前半は、著者が“都市の達人”と呼ぶ、隅田川の「0円ハウス」の住人、鈴木さんの生活ぶりが紹介されている。このハウスは、花見の後に残された巨大なブルーシート、工事現場のごみ置き場にある木材、ガソリンスタンドが廃棄処分するバッテリー、その他大工道具も電気製品も、釘1本に至るまで、捨てられているものから調達しているという。家自体にも、創意工夫がいっぱいだ。入り口はキッチン兼風呂。ドアの外側には取っ手がなく、内鍵付きで、不法侵入者対策も万全。壁の下に隙間をつくり、冬は新聞紙で補強して寒さを防ぐ。月に一度国土交通省のチェックのため撤去しなければいけないが、解体してまた立て直すのも、2時間ほどで終わる。なんだか、楽しい家だ。こんな家もありなんだな、と素直に感心する。路上生活者の、と限定せず、家のあり方そのものを考えるようになってくる。
また特筆すべきは、鈴木さんの行動スタイルだ。工事現場などで廃棄物をもらうときは、ちゃんと許可を得て、後始末も怠らないそうなのだ。そうすることで、逆に材料を手に入れやすくなるという。それは仕事のアルミ缶集めでも同様で、マンションの管理人や個人の家に事情を話して交渉すると、いつのまにか缶をだしておいてくれるとか。話をしているうちに気のあった人から自転車を譲り受けたり、新品の洋服を定期的にもらったりしている。仲間にも家を建てたり、電気のスイッチをつけてあげたりしているうちに、鈴木さんコミュニティが出来ている。
——損得を気にしているのでは一切ない。それよりも人間同士の結びつきの方だけに力を入れている。
「そうやった方が、なんでもうまくいくんだよ」
「そうやった方が、なんでもうまくいくんだよ」
それを実践して本当にうまく生活している鈴木さん、そして彼を先入観なく取材し、感銘を受け、都市や家の意味を再考する、坂口氏。どちらにも素直に感動をおぼえる。
そして後半は、坂口氏のライフヒストリー。唐突に子ども時代の話になりとまどったが、読み終えてみると、著者が0円ハウスに辿り着いた理由も、意義も、必然だったことがわかる。

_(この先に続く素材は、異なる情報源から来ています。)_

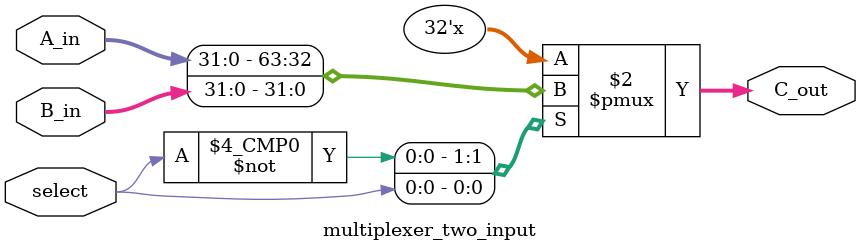
<source format=sv>
module register (clock, reset, in, enable, out);
    parameter k = 32;
    input logic clock, reset, enable;
    input logic[k-1:0] in;
    output logic [k-1:0] out;

    always @(posedge clock) begin
        if (!reset) begin
            out = {k{1'b0}};
        end else if (enable) begin
            out = in;
        end
    end
endmodule: register

module multiplexer_two_input (A_in, B_in, select, C_out);
    parameter k = 32;
    input logic [k-1:0] A_in, B_in;
    output logic [k-1:0] C_out;
    input logic select;

    always @(*) begin
        case (select)
            1'b0: C_out = A_in;
            1'b1: C_out = B_in;
            default: C_out = {k{1'b0}};
        endcase
    end
endmodule: multiplexer_two_input
</source>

学習机と椅子に毛布をかぶせた「テント」という建築原体験を経て、漫画やキャラクターグッズの制作、RPGの広大なマップ作りなどに熱中した小学校時代から「自分の好きなものの『構造』をヒントに、独自なものを作る」のが好きだったというが、常に建築家になりたい、と思っていたという。そんな“建築魂”を持ちながら、大学選びでは、衝撃を受けた建築家のいる大学1校のみを志望校にしていたら、奇跡的に推薦で入学。

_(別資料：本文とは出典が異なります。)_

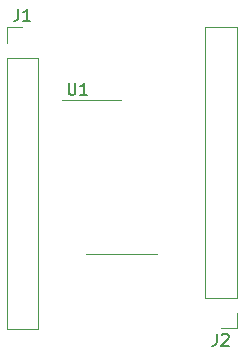
<source format=gto>
G04 #@! TF.GenerationSoftware,KiCad,Pcbnew,(5.1.4-0-10_14)*
G04 #@! TF.CreationDate,2019-12-04T21:12:01-08:00*
G04 #@! TF.ProjectId,SO20,534f3230-2e6b-4696-9361-645f70636258,rev?*
G04 #@! TF.SameCoordinates,Original*
G04 #@! TF.FileFunction,Legend,Top*
G04 #@! TF.FilePolarity,Positive*
%FSLAX46Y46*%
G04 Gerber Fmt 4.6, Leading zero omitted, Abs format (unit mm)*
G04 Created by KiCad (PCBNEW (5.1.4-0-10_14)) date 2019-12-04 21:12:01*
%MOMM*%
%LPD*%
G04 APERTURE LIST*
%ADD10C,0.120000*%
%ADD11C,0.150000*%
G04 APERTURE END LIST*
D10*
X132820100Y-80362100D02*
X135480100Y-80362100D01*
X132820100Y-57442100D02*
X132820100Y-80362100D01*
X135480100Y-57442100D02*
X135480100Y-80362100D01*
X132820100Y-57442100D02*
X135480100Y-57442100D01*
X132820100Y-56172100D02*
X132820100Y-54842100D01*
X132820100Y-54842100D02*
X134150100Y-54842100D01*
X152294900Y-80349400D02*
X150964900Y-80349400D01*
X152294900Y-79019400D02*
X152294900Y-80349400D01*
X152294900Y-77749400D02*
X149634900Y-77749400D01*
X149634900Y-77749400D02*
X149634900Y-54829400D01*
X152294900Y-77749400D02*
X152294900Y-54829400D01*
X152294900Y-54829400D02*
X149634900Y-54829400D01*
X139532100Y-74068600D02*
X145532100Y-74068600D01*
X137532100Y-61008600D02*
X142532100Y-61008600D01*
D11*
X133816766Y-53294480D02*
X133816766Y-54008766D01*
X133769147Y-54151623D01*
X133673909Y-54246861D01*
X133531052Y-54294480D01*
X133435814Y-54294480D01*
X134816766Y-54294480D02*
X134245338Y-54294480D01*
X134531052Y-54294480D02*
X134531052Y-53294480D01*
X134435814Y-53437338D01*
X134340576Y-53532576D01*
X134245338Y-53580195D01*
X150631566Y-80801780D02*
X150631566Y-81516066D01*
X150583947Y-81658923D01*
X150488709Y-81754161D01*
X150345852Y-81801780D01*
X150250614Y-81801780D01*
X151060138Y-80897019D02*
X151107757Y-80849400D01*
X151202995Y-80801780D01*
X151441090Y-80801780D01*
X151536328Y-80849400D01*
X151583947Y-80897019D01*
X151631566Y-80992257D01*
X151631566Y-81087495D01*
X151583947Y-81230352D01*
X151012519Y-81801780D01*
X151631566Y-81801780D01*
X138080195Y-59570980D02*
X138080195Y-60380504D01*
X138127814Y-60475742D01*
X138175433Y-60523361D01*
X138270671Y-60570980D01*
X138461147Y-60570980D01*
X138556385Y-60523361D01*
X138604004Y-60475742D01*
X138651623Y-60380504D01*
X138651623Y-59570980D01*
X139651623Y-60570980D02*
X139080195Y-60570980D01*
X139365909Y-60570980D02*
X139365909Y-59570980D01*
X139270671Y-59713838D01*
X139175433Y-59809076D01*
X139080195Y-59856695D01*
M02*

</source>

——僕は会いたい人を見つけることの方が、行きたい大学を見つけることなどより数倍力があることを知った。
とは、何か鈴木さんとシンクロする言葉である。
そんな力を生かしてさまざまな人と巡り合う大学時代だったが、卒業の年に、多摩川沿いを歩いているとき、河原に家を立て生活する人に出会う。その暮らしに興味を持ち、多摩川の河口から源流まで、すべての家を調査する、という計画を立てた。しかも徒歩で。充実した家や生活ぶり、人との出会いに興奮し、多摩川を制覇したあとも、隅田川などで路上生活者調査を続ける。
それらをまとめた卒業論文が評価され、大学院にも進学、さらに大阪・名古屋など大都市のホームレスの家を調査、出版社に持ち込み写真集『0円ハウス』として出版、そしてそれを持って1人でヨーロッパに行き、書店や美術館に売り込み、パリ・ベルギー・メキシコなどで展覧会への出展をとりつけ、バンクーバーでは個展の開催と、すさまじい勢いで活動の場を広げていった。
好きなことを一貫して追求し、無謀な試みもしながらやりたいことを見つけていく物語は、冒険小説やジュブナイル小説のような読み味である。文章が巧みではなく素朴なところも、逆に好感が持てる。ものの見方、生き方の本として、中高生など若い世代が読むのもいいのではないか、と思う。